## RECORDS FOR THIS TASK
--

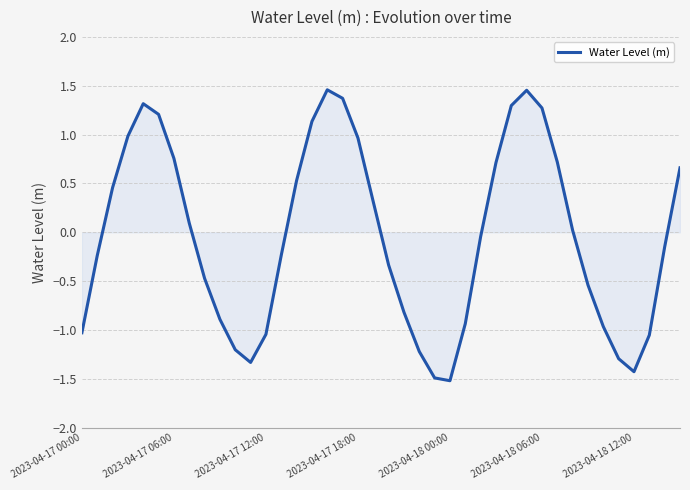

What is the difference between the maximum and minimum values?

3.0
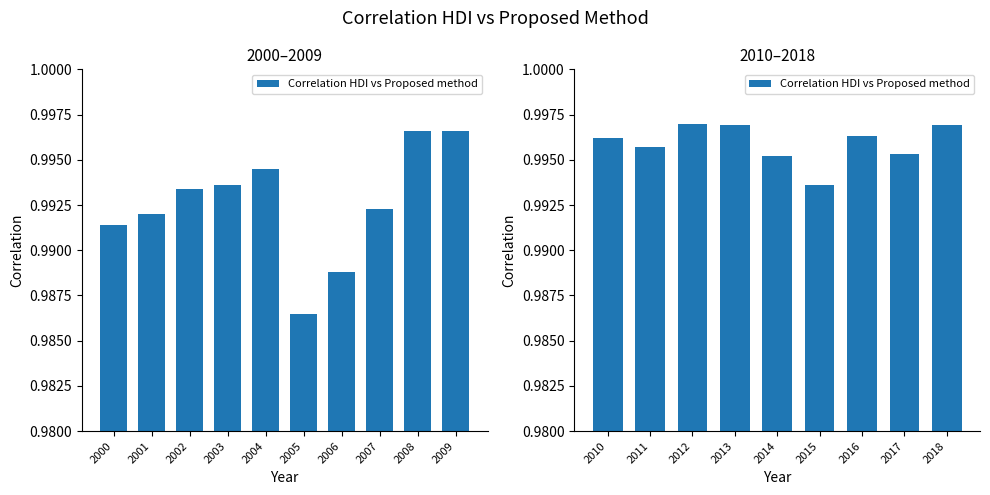

True or false: the data shows 1.5 at 2015.

False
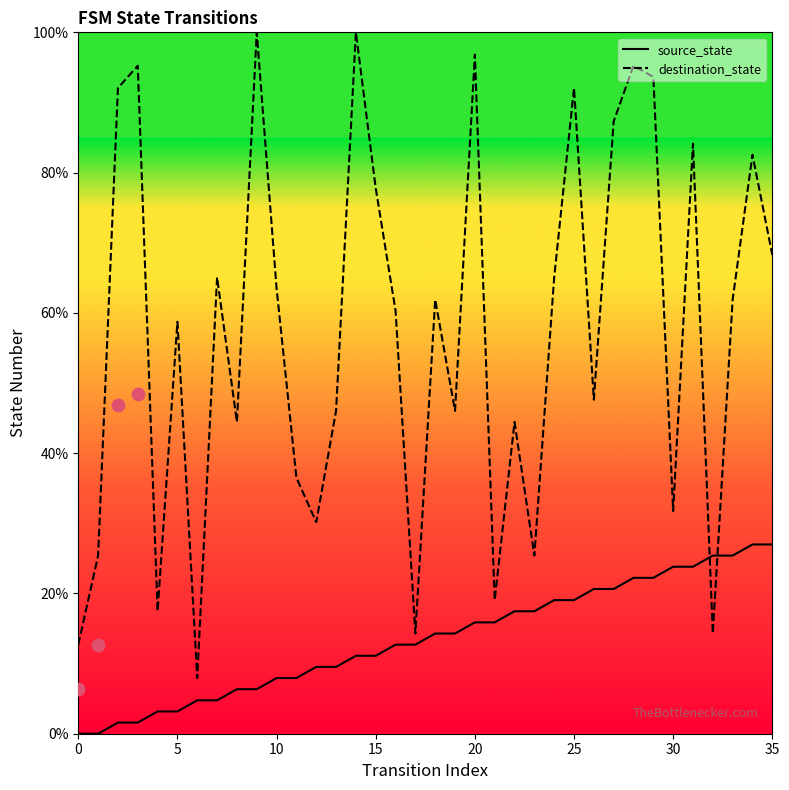

Which series reaches the minimum Y coordinate?

source_state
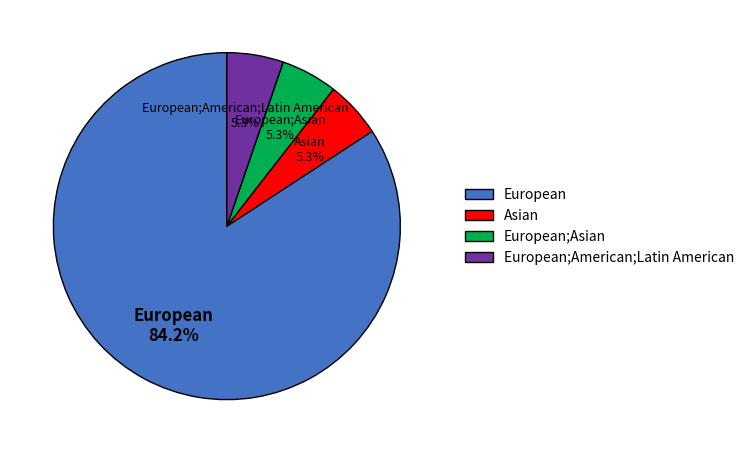

To the nearest percent, what portion does European;American;Latin American represent?

5%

--

## EXERCISE PROMPT
Copy the text of every item above word for word, leaving out the pictures.

## WRITTEN RESPONSE
What is the difference between the maximum and minimum values?

3.0

True or false: the data shows 1.5 at 2015.

False

Which series reaches the minimum Y coordinate?

source_state

To the nearest percent, what portion does European;American;Latin American represent?

5%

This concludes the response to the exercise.